## SELECTION

__________

President Biden will soon announce a proposed 5 percent cap on rent increases. Rent control is one of the most ridiculed economic policies there is, right up there with tariffs. Rent controls create housing shortages. They also discourage maintenance and improvement of existing housing.

The best way to lower rents is to build more housing. Higher supplies equal lower prices.

For example, Austin, Texas is allowing new housing to be built at ten times the rate as in San Francisco. As a result, Austin rents are falling 7 percent per year, while Bay Area rents continue to soar.

St. Paul, Minnesota passed a 3 percent rent increase cap in 2022. Permits issued there for new multifamily housing decreased by 65 percent in one year, while they increased by 61 percent in next-door Minneapolis.

President Biden, of all people, should remember President Nixon’s failed 1970s experiment with price and wage controls. So why is he proposing rent control that he knows will fail?

One answer is do-something bias. Housing policy is mostly a state and local issue. There is not a lot that Biden, as a federal official, can do to signal to voters that he cares about their rents.

He could lower tariffs on building supplies like steel and lumber. This would take a few thousand dollars of the cost of building an average home. He could also loosen rules for federal permits and environmental impact reviews. But these have indirect effects on housing prices that are harder to sell in soundbites, and he has already committed to a Trump-style tariff policy.

That leaves rent controls, which poll well despite their predictable failures. This proposal is about politics, not the merits.

__________

## PROBLEMS TO SOLVE
a – According to the rent control piece, by what percentage did permits for new multifamily housing in St. Paul drop in one year?
b – Repeat the part of the rent control piece that opens with the words containing "One answer is" and closes with "not the merits.".

__________

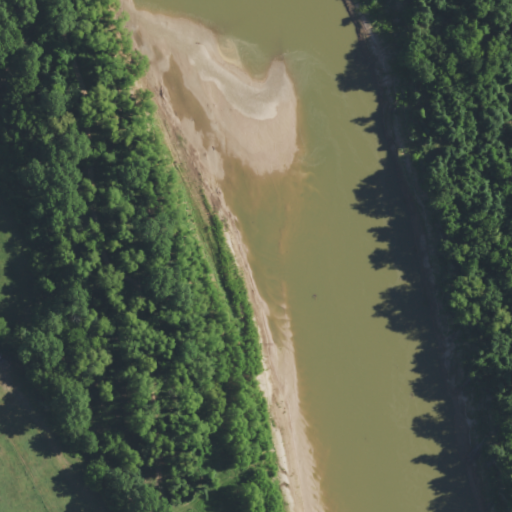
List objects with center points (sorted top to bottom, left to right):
river: (281, 258)
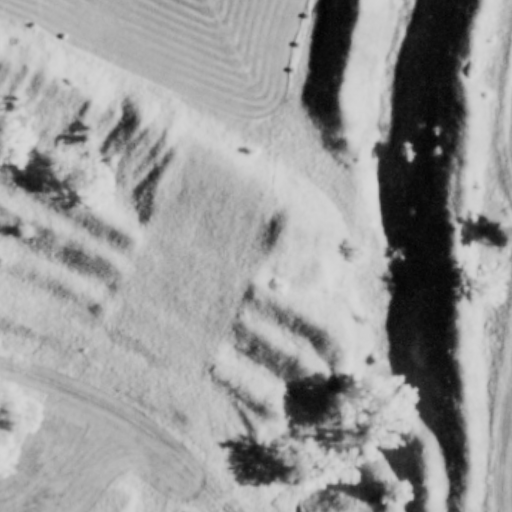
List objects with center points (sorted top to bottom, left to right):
quarry: (117, 283)
road: (125, 420)
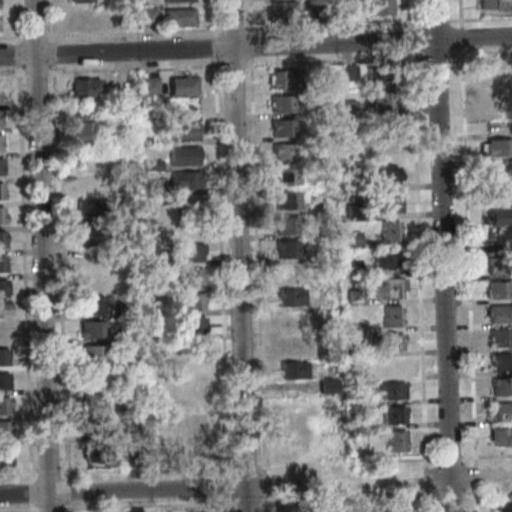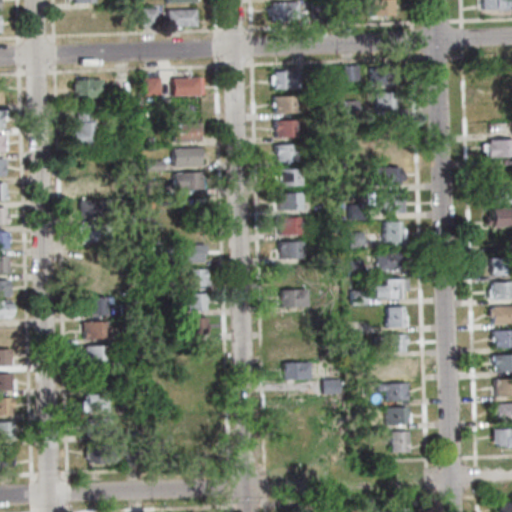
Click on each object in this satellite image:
building: (79, 1)
building: (80, 1)
building: (175, 1)
building: (178, 1)
building: (496, 4)
building: (500, 5)
building: (379, 7)
building: (381, 7)
building: (280, 10)
building: (281, 11)
building: (314, 11)
building: (84, 17)
building: (146, 17)
building: (179, 17)
building: (178, 18)
road: (52, 20)
road: (17, 21)
road: (279, 25)
road: (36, 35)
road: (12, 36)
road: (256, 46)
road: (53, 52)
road: (18, 54)
road: (279, 61)
road: (12, 71)
road: (36, 71)
building: (348, 73)
building: (350, 73)
building: (380, 76)
building: (279, 79)
building: (282, 79)
building: (150, 85)
building: (185, 86)
building: (85, 87)
building: (148, 87)
building: (182, 87)
building: (84, 88)
building: (382, 100)
building: (382, 100)
building: (282, 103)
building: (281, 104)
building: (347, 107)
building: (349, 107)
building: (2, 117)
building: (82, 126)
building: (283, 127)
building: (385, 127)
building: (80, 128)
building: (282, 128)
building: (186, 131)
building: (183, 132)
building: (0, 142)
building: (496, 147)
building: (497, 148)
building: (283, 152)
building: (284, 152)
building: (185, 155)
building: (183, 157)
building: (152, 164)
building: (151, 165)
building: (1, 166)
building: (0, 170)
building: (389, 174)
building: (284, 176)
building: (383, 176)
building: (283, 177)
building: (185, 180)
building: (184, 181)
building: (86, 183)
building: (85, 184)
building: (152, 188)
building: (1, 190)
building: (0, 191)
building: (500, 193)
building: (498, 195)
building: (287, 200)
building: (286, 201)
building: (389, 201)
building: (387, 203)
building: (88, 208)
building: (90, 209)
building: (353, 212)
building: (2, 214)
building: (496, 216)
building: (1, 217)
building: (493, 217)
building: (286, 224)
building: (286, 225)
building: (388, 231)
building: (392, 231)
building: (92, 233)
building: (89, 235)
road: (256, 235)
road: (220, 236)
building: (3, 239)
building: (1, 240)
building: (352, 240)
building: (288, 249)
building: (286, 250)
building: (186, 252)
building: (181, 253)
road: (40, 255)
road: (238, 255)
road: (419, 255)
road: (469, 255)
road: (442, 256)
building: (385, 260)
building: (386, 260)
building: (3, 262)
building: (500, 263)
building: (1, 264)
building: (498, 266)
building: (352, 267)
road: (61, 271)
road: (25, 272)
building: (290, 273)
building: (292, 273)
building: (196, 276)
building: (192, 277)
building: (3, 287)
building: (390, 288)
building: (3, 289)
building: (388, 289)
building: (499, 289)
building: (498, 290)
building: (289, 297)
building: (355, 297)
building: (290, 298)
building: (193, 301)
building: (191, 302)
building: (92, 304)
building: (91, 306)
building: (3, 308)
building: (124, 309)
building: (4, 310)
building: (499, 314)
building: (499, 314)
building: (391, 316)
building: (393, 316)
building: (290, 321)
building: (194, 326)
building: (193, 327)
building: (93, 329)
building: (91, 330)
building: (501, 338)
building: (500, 339)
building: (392, 342)
building: (390, 343)
building: (292, 346)
building: (354, 352)
building: (93, 353)
building: (92, 354)
building: (4, 357)
building: (3, 358)
building: (501, 362)
building: (501, 362)
building: (392, 366)
building: (391, 368)
building: (292, 371)
building: (294, 371)
building: (356, 374)
building: (6, 380)
building: (3, 382)
building: (502, 386)
building: (502, 387)
building: (391, 389)
building: (389, 391)
building: (95, 402)
building: (93, 403)
building: (4, 405)
building: (5, 405)
building: (130, 410)
building: (500, 410)
building: (501, 411)
building: (395, 414)
building: (392, 415)
building: (194, 422)
building: (193, 423)
building: (94, 427)
building: (97, 428)
building: (5, 429)
building: (164, 429)
building: (4, 430)
building: (162, 430)
building: (501, 436)
building: (502, 436)
building: (397, 440)
building: (395, 441)
building: (98, 454)
building: (99, 454)
building: (130, 455)
building: (5, 456)
building: (5, 457)
road: (450, 457)
road: (246, 467)
road: (261, 467)
road: (147, 470)
road: (48, 472)
road: (18, 474)
road: (494, 475)
road: (450, 476)
road: (345, 482)
road: (264, 483)
road: (229, 484)
road: (132, 490)
road: (67, 491)
road: (32, 493)
road: (451, 497)
road: (266, 503)
road: (230, 504)
road: (265, 504)
road: (247, 505)
building: (504, 506)
building: (504, 506)
road: (68, 508)
road: (149, 508)
road: (33, 509)
building: (297, 509)
building: (297, 510)
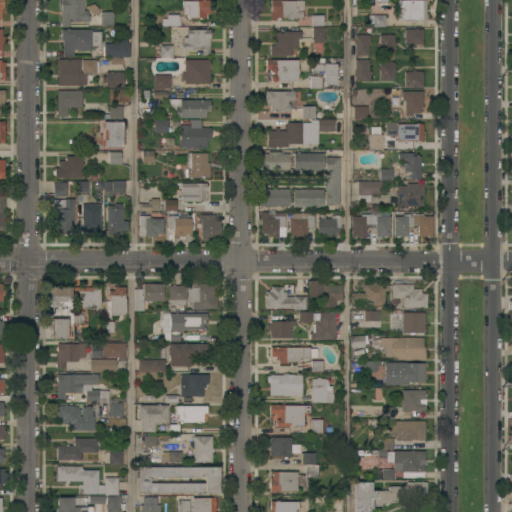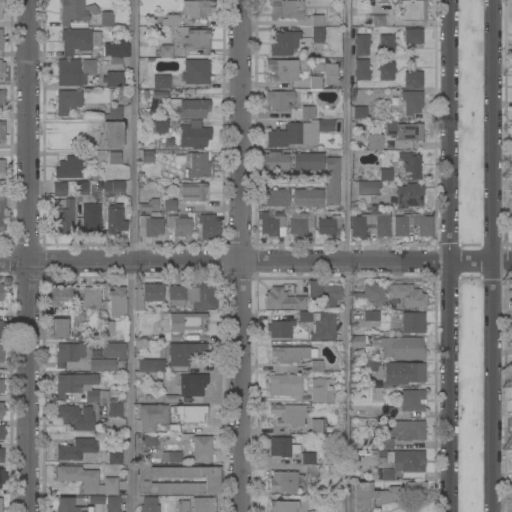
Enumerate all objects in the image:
building: (1, 6)
building: (194, 8)
building: (195, 8)
building: (286, 9)
building: (286, 9)
building: (0, 10)
building: (410, 10)
building: (412, 10)
building: (71, 11)
building: (72, 12)
building: (105, 17)
building: (106, 18)
building: (169, 20)
building: (170, 20)
building: (317, 20)
building: (378, 20)
building: (317, 34)
building: (317, 34)
building: (412, 35)
building: (412, 36)
building: (1, 40)
building: (78, 40)
building: (79, 40)
building: (196, 40)
building: (197, 40)
building: (386, 41)
building: (284, 42)
building: (283, 43)
building: (361, 44)
building: (361, 44)
building: (385, 44)
building: (115, 49)
building: (116, 49)
building: (164, 51)
building: (166, 51)
building: (2, 69)
building: (281, 69)
building: (282, 69)
building: (360, 69)
building: (361, 69)
building: (386, 70)
building: (73, 71)
building: (74, 71)
building: (195, 71)
building: (196, 71)
building: (326, 71)
building: (385, 71)
building: (325, 72)
building: (113, 78)
building: (412, 78)
building: (413, 78)
building: (113, 79)
building: (160, 81)
building: (161, 81)
building: (313, 82)
building: (315, 82)
building: (1, 97)
building: (1, 99)
building: (66, 100)
building: (278, 100)
building: (279, 100)
building: (67, 101)
building: (412, 101)
building: (412, 102)
building: (183, 105)
building: (189, 107)
building: (358, 111)
building: (112, 112)
building: (307, 112)
building: (359, 112)
building: (160, 126)
building: (160, 126)
building: (1, 130)
building: (404, 130)
building: (2, 131)
building: (405, 131)
building: (297, 132)
building: (110, 134)
building: (112, 134)
building: (193, 134)
building: (296, 134)
building: (193, 135)
building: (375, 138)
building: (373, 141)
building: (147, 156)
building: (113, 157)
building: (114, 158)
building: (274, 160)
building: (274, 161)
building: (307, 161)
building: (308, 161)
building: (410, 163)
building: (196, 164)
building: (409, 164)
building: (197, 165)
building: (67, 167)
building: (68, 167)
building: (2, 168)
building: (331, 180)
building: (332, 180)
building: (372, 185)
building: (81, 187)
building: (112, 187)
building: (112, 187)
building: (366, 187)
building: (59, 188)
building: (192, 191)
building: (192, 191)
building: (408, 195)
building: (409, 195)
building: (274, 197)
building: (274, 197)
building: (307, 197)
building: (308, 197)
building: (168, 204)
building: (1, 212)
building: (1, 213)
building: (62, 216)
building: (62, 216)
building: (153, 216)
building: (92, 217)
building: (90, 218)
building: (115, 219)
building: (115, 221)
building: (271, 223)
building: (272, 223)
building: (297, 223)
building: (299, 223)
building: (327, 224)
building: (369, 224)
building: (401, 224)
building: (412, 224)
building: (208, 225)
building: (327, 225)
building: (370, 225)
building: (424, 225)
building: (150, 226)
building: (178, 226)
building: (181, 226)
building: (209, 226)
park: (470, 254)
road: (452, 255)
road: (30, 256)
road: (131, 256)
road: (243, 256)
road: (343, 256)
road: (492, 256)
road: (256, 263)
building: (323, 292)
building: (324, 292)
building: (0, 293)
building: (146, 294)
building: (192, 294)
building: (370, 294)
building: (148, 295)
building: (191, 295)
building: (368, 295)
building: (408, 295)
building: (408, 295)
building: (60, 297)
building: (88, 297)
building: (89, 297)
building: (59, 298)
building: (281, 299)
building: (282, 299)
building: (117, 300)
building: (116, 301)
building: (1, 307)
building: (370, 315)
building: (371, 315)
building: (78, 316)
building: (406, 322)
building: (413, 322)
building: (182, 323)
building: (184, 324)
building: (319, 324)
building: (320, 324)
building: (107, 327)
building: (59, 328)
building: (61, 328)
building: (280, 328)
building: (279, 329)
building: (357, 341)
building: (402, 347)
building: (403, 347)
building: (113, 349)
building: (112, 350)
building: (68, 352)
building: (68, 353)
building: (186, 353)
building: (289, 353)
building: (291, 353)
building: (1, 354)
building: (186, 354)
building: (101, 365)
building: (102, 365)
building: (150, 365)
building: (150, 365)
building: (316, 365)
building: (369, 365)
building: (403, 372)
building: (403, 373)
building: (74, 383)
building: (191, 384)
building: (192, 384)
building: (284, 384)
building: (283, 385)
building: (2, 386)
building: (80, 386)
building: (320, 390)
building: (321, 390)
building: (1, 393)
building: (92, 396)
building: (171, 399)
building: (411, 400)
building: (413, 400)
building: (2, 408)
building: (114, 409)
building: (115, 409)
building: (386, 412)
building: (386, 412)
building: (190, 413)
building: (191, 413)
building: (287, 414)
building: (289, 414)
building: (74, 416)
building: (151, 416)
building: (151, 416)
building: (75, 417)
building: (316, 425)
building: (405, 429)
building: (406, 429)
building: (2, 431)
building: (2, 432)
building: (168, 432)
building: (150, 440)
building: (149, 441)
building: (386, 443)
building: (279, 446)
building: (282, 446)
building: (75, 448)
building: (76, 448)
building: (201, 448)
building: (202, 448)
building: (1, 454)
building: (1, 455)
building: (169, 456)
building: (171, 456)
building: (114, 457)
building: (115, 457)
building: (308, 458)
building: (404, 462)
building: (308, 463)
building: (403, 464)
building: (310, 469)
building: (2, 476)
building: (1, 478)
building: (86, 479)
building: (87, 479)
building: (178, 479)
building: (178, 479)
building: (282, 481)
building: (282, 481)
building: (415, 487)
building: (383, 494)
building: (371, 496)
building: (96, 500)
building: (113, 503)
building: (0, 504)
building: (0, 504)
building: (72, 504)
building: (148, 504)
building: (196, 504)
building: (202, 504)
building: (68, 505)
building: (149, 505)
building: (182, 505)
building: (281, 506)
building: (282, 506)
building: (340, 508)
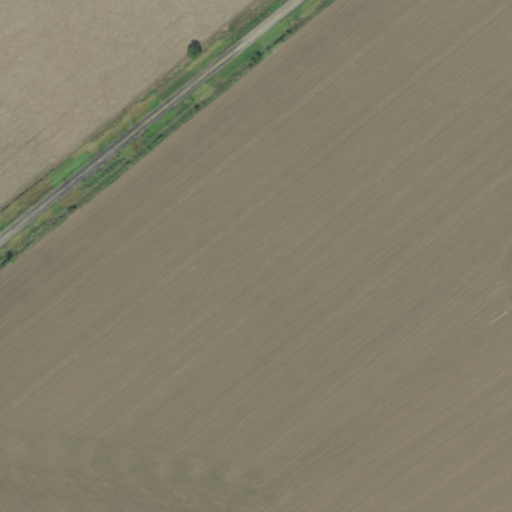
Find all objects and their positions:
road: (147, 119)
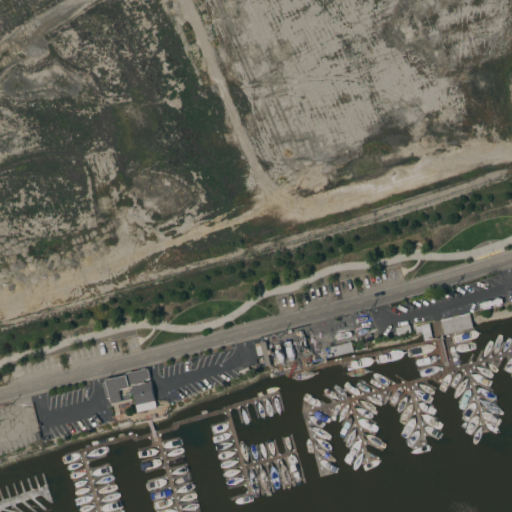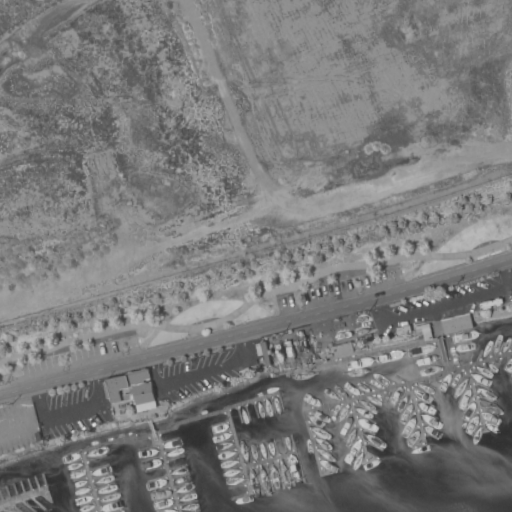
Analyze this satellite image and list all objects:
building: (456, 324)
building: (456, 324)
building: (403, 330)
road: (257, 331)
building: (425, 331)
building: (342, 349)
road: (199, 372)
building: (123, 385)
building: (132, 389)
pier: (378, 391)
building: (144, 395)
pier: (476, 398)
pier: (416, 412)
pier: (360, 430)
pier: (152, 433)
pier: (239, 452)
pier: (268, 462)
pier: (163, 466)
pier: (37, 490)
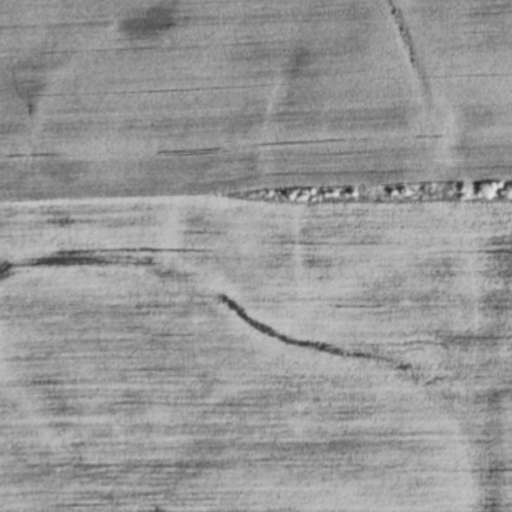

__________

## COMPLETE ANSWERS
a – They dropped by 65 percent.

b –
One answer is do-something bias. Housing policy is mostly a state and local issue. There is not a lot that Biden, as a federal official, can do to signal to voters that he cares about their rents.

He could lower tariffs on building supplies like steel and lumber. This would take a few thousand dollars of the cost of building an average home. He could also loosen rules for federal permits and environmental impact reviews. But these have indirect effects on housing prices that are harder to sell in soundbites, and he has already committed to a Trump-style tariff policy.

That leaves rent controls, which poll well despite their predictable failures. This proposal is about politics, not the merits.